O filho mais velho de Elizabeth II, a monarca que morreu nesta quinta-feira (8), deve ser proclamado rei Charles III no sábado (10) e terá logo no início do seu reinado dois desafios principais: o declínio do apoio à monarquia no Reino Unido entre a população jovem e a manutenção da própria unidade nacional.
Embora o posto de monarca no país seja praticamente cerimonial, o economista Igor Macedo de Lucena, doutorando em relações internacionais na Universidade de Lisboa e membro da Chatham House – The Royal Institute of International Affairs e da Associação Portuguesa de Ciência Política, lembra que a mãe de Charles III soube trabalhar com o primeiro-ministro do início de seu reinado, Winston Churchill, para unir o povo britânico e superar as adversidades do pós-guerra.
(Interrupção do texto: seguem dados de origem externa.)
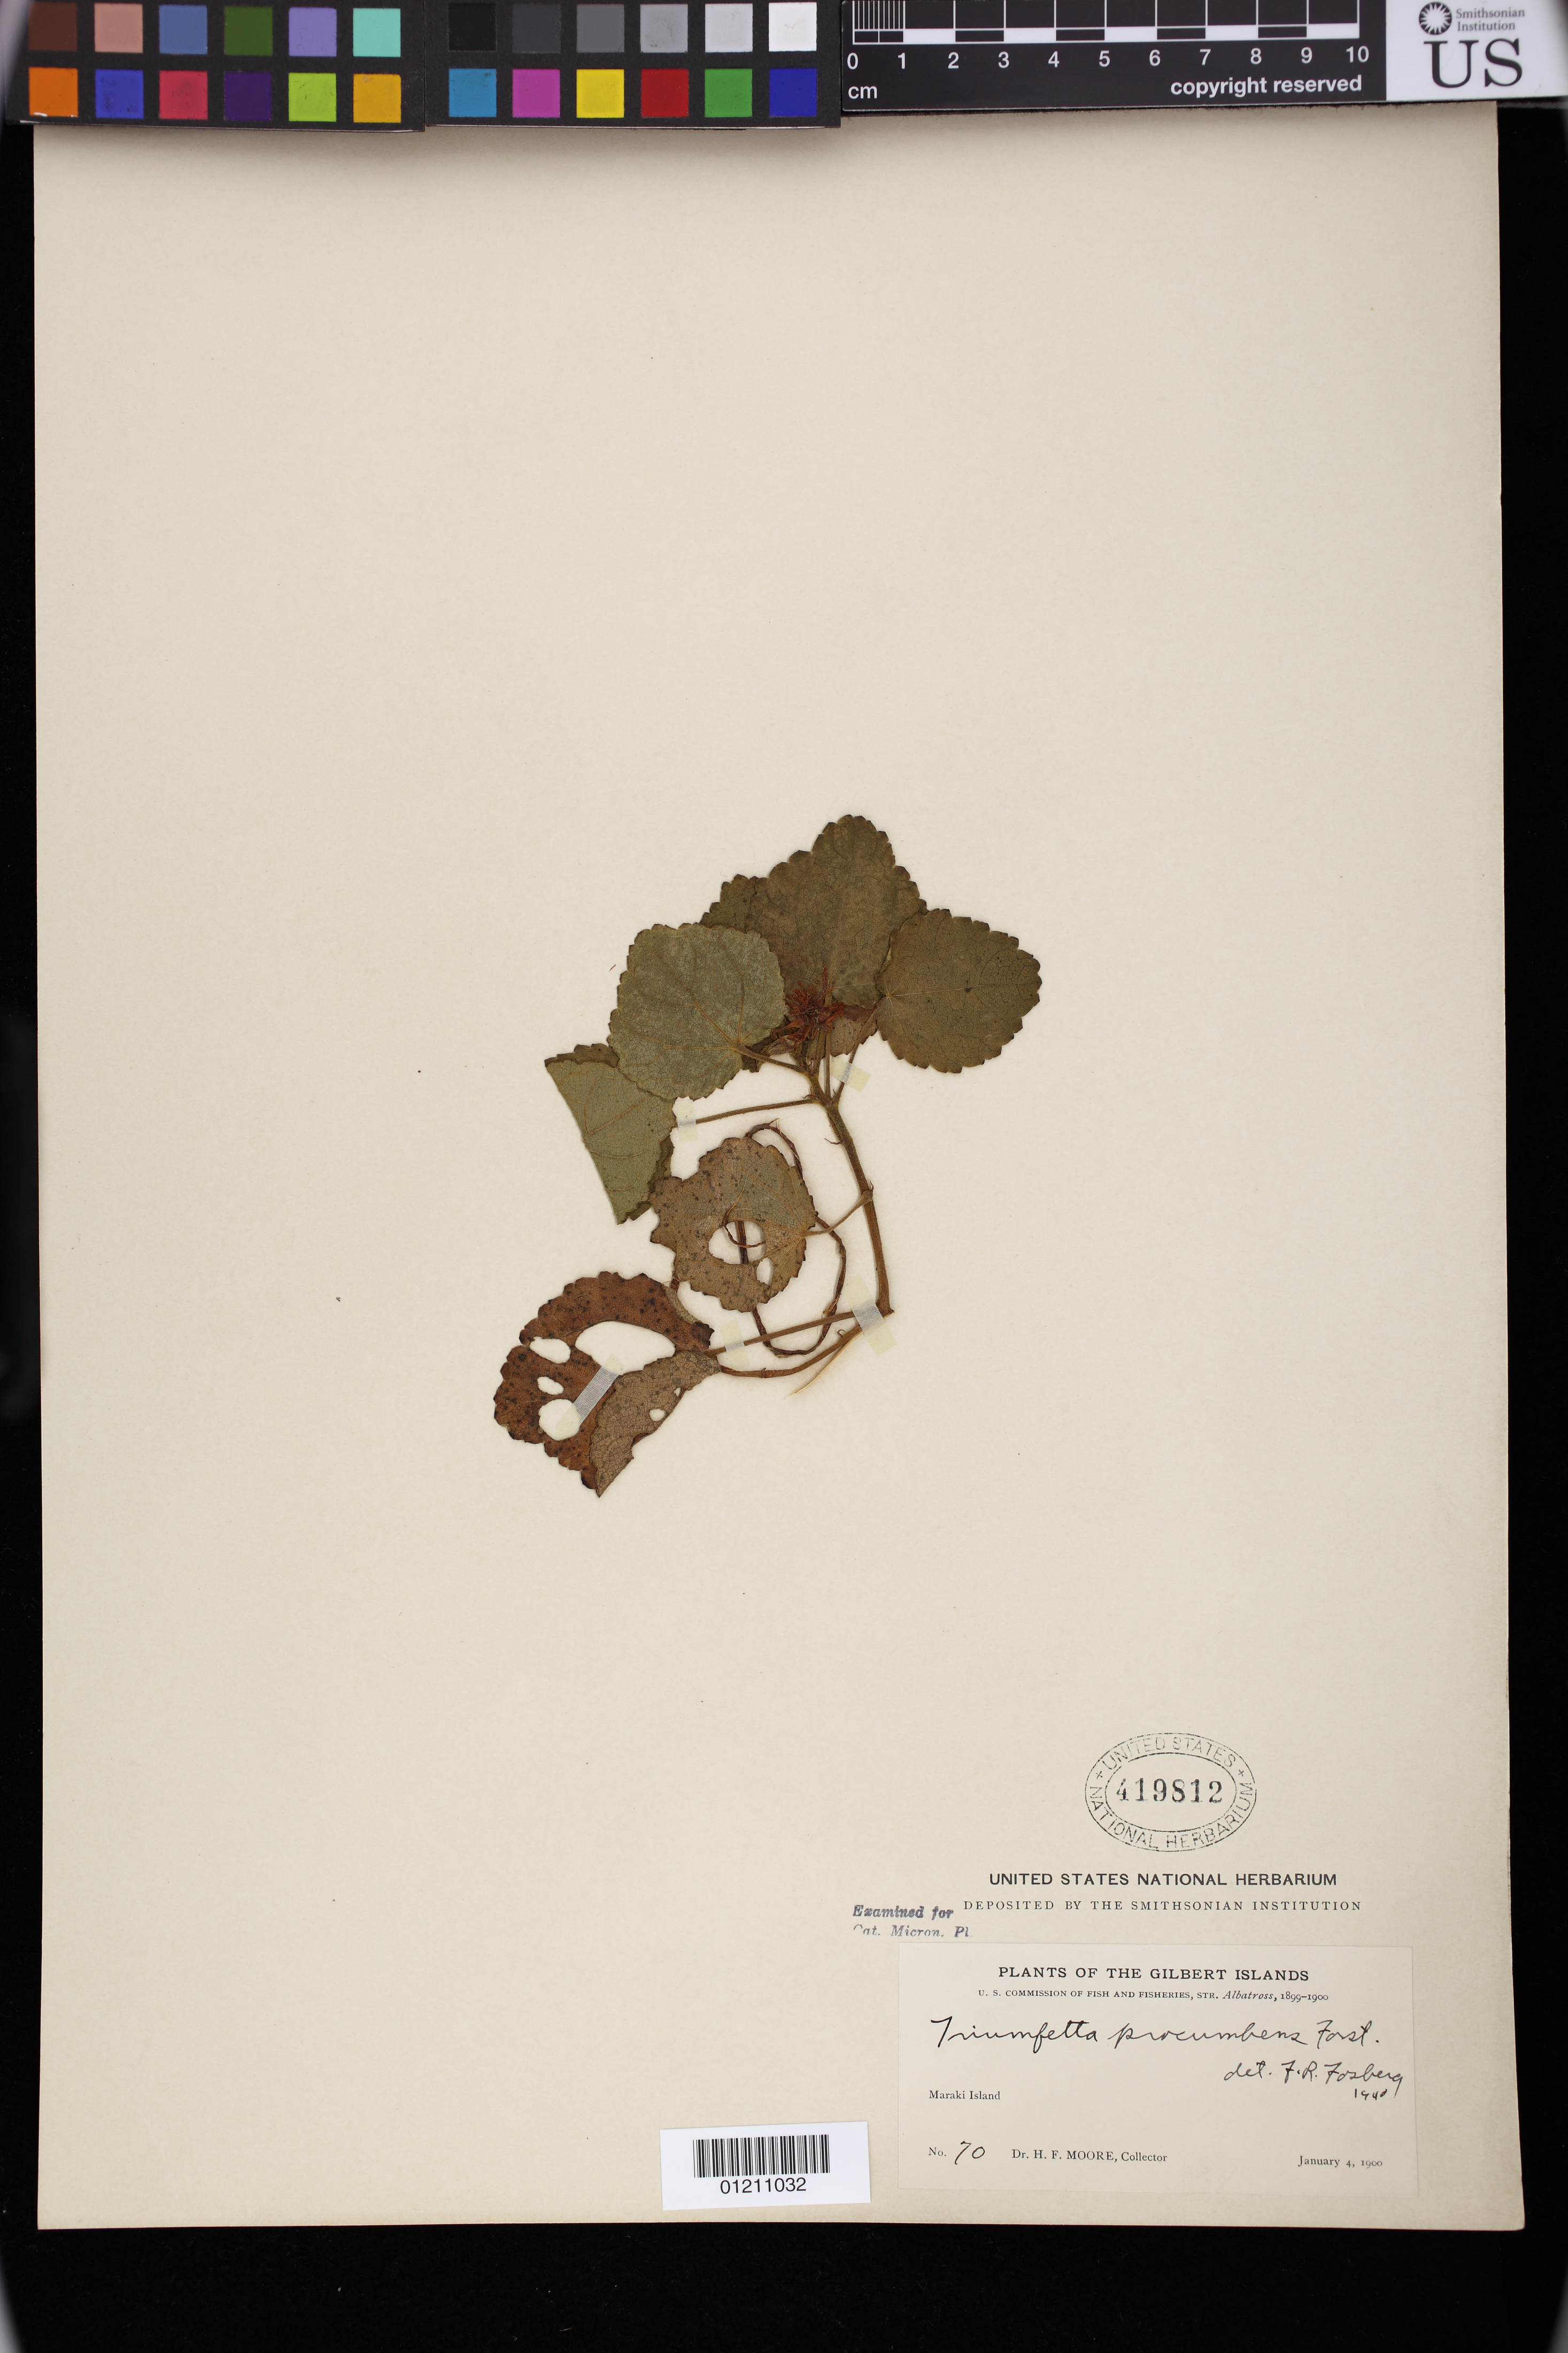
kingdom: Plantae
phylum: Tracheophyta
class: Magnoliopsida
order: Malvales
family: Malvaceae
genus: Triumfetta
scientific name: Triumfetta procumbens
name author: G. Forst.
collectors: H. F. Moore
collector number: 70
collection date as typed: Mar 1900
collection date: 1900-03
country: Kiribati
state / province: Gilbert Islands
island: Marakei Atoll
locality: Gilbert Islands: Maraki Islet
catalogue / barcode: US 419812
“O Reino Unido está passando por um momento de greves, de aumento da inflação, sofre os reflexos de uma guerra, o que vai exigir que decisões sejam tomadas pela nova primeira-ministra [Liz Truss] e com o rei Charles III no trono. Os desafios que são colocados hoje são tão grandes quanto os que Elizabeth II enfrentou”, destaca Lucena.
Além dos problemas econômicos, o Reino Unido enfrenta o risco de uma quebra da unidade nacional: a Escócia quer realizar outro plebiscito de independência em 2023, o que, para Lucena, “poderia abrir espaço para uma reunificação das Irlandas”.
Wilson Maske, professor de história da Pontifícia Universidade Católica do Paraná (PUCPR), acredita que Charles III seguiria sendo monarca inglês e escocês mesmo que seja aprovada a separação.
“Se a Escócia se tornar independente, voltará uma situação anterior, do reinado de Charles I (1625-1649, julgado, condenado e executado por traição), em que ele era rei simultaneamente da Escócia e da Inglaterra”, explica.
“Não sei que arranjo se daria a essa questão, mas os britânicos têm muita habilidade para resolver esses assuntos em termos aceitáveis, porque devido ao sistema parlamentarista muito sólido, desde que se estabeleceu a monarquia limitada com o Parlamento, em 1688, a Inglaterra não teve mais revoluções, e não por não haver situações de crise social que poderiam levar a isso, mas sim porque o regime parlamentarista criou situações que possibilitaram reformas. Os problemas atuais não ameaçam o Reino Unido e a monarquia, que já enfrentaram momentos mais difíceis, como a Segunda Guerra Mundial”, argumenta.
Embora resolver atribulações políticas e econômicas não seja responsabilidade do monarca do Reino Unido, Maske projeta que um eventual desgaste de Charles III diante dessas questões “vai depender de como ele vai se comportar sobre esses temas”. “Se ele se mantiver obediente a decisões de governo, como a mãe dele fez, não devem influenciar muito”, justifica.
Carisma
Igor Macedo de Lucena acredita que, assim como sua mãe, Charles III não deve interferir em decisões políticas, apesar de seu passado de opinar em questões sociais e ambientais. “Ele sempre teve uma visão política muito grande, mas nos últimos tempos, deixou de opinar por saber que em breve se tornaria rei”, relata.
Elizabeth II era uma figura popular, mas ultimamente nem seu carisma estava sendo suficiente para reverter o desgaste da monarquia junto aos jovens britânicos.
Uma pesquisa do instituto YouGov do ano passado mostrou que 41% dos jovens de 18 a 24 anos achavam que o país deveria ter um chefe de Estado eleito, enquanto apenas 31% gostariam de ver a continuidade da monarquia. Em 2019, 46% da população nessa faixa etária era a favor da monarquia e somente 26% preferia que o Reino Unido tivesse um chefe de Estado eleito.
Charles III terá dificuldades para reverter essa queda: uma pesquisa realizada em julho de 2013, após o nascimento do príncipe George – então terceiro na linha de sucessão -, indicou que os membros da realeza mais populares depois da rainha Elizabeth II eram o príncipe William, sua esposa, Kate, e o príncipe Harry.
Nesta quinta-feira, muitas pessoas nas redes sociais (em grande parte em tom jocoso, é claro) já faziam “campanha” para que William assumisse o trono no lugar do pai. Para Lucena, Charles III não será ajudado pelo fato de que a rainha consorte será Camilla Parker Bowles, com quem o então príncipe teve um caso quando ainda era casado com a princesa Diana e que depois se tornou sua esposa – a opinião pública britânica ficou ao lado da “princesa do povo” quando seu casamento com o herdeiro do trono acabou.
“Em um momento de grande estresse futuro, Charles pode até mesmo ser obrigado a sair de cena e passar a coroa para o filho. Ele não é uma figura carismática e não representa uma renovação da coroa, como representa William”, argumenta o analista.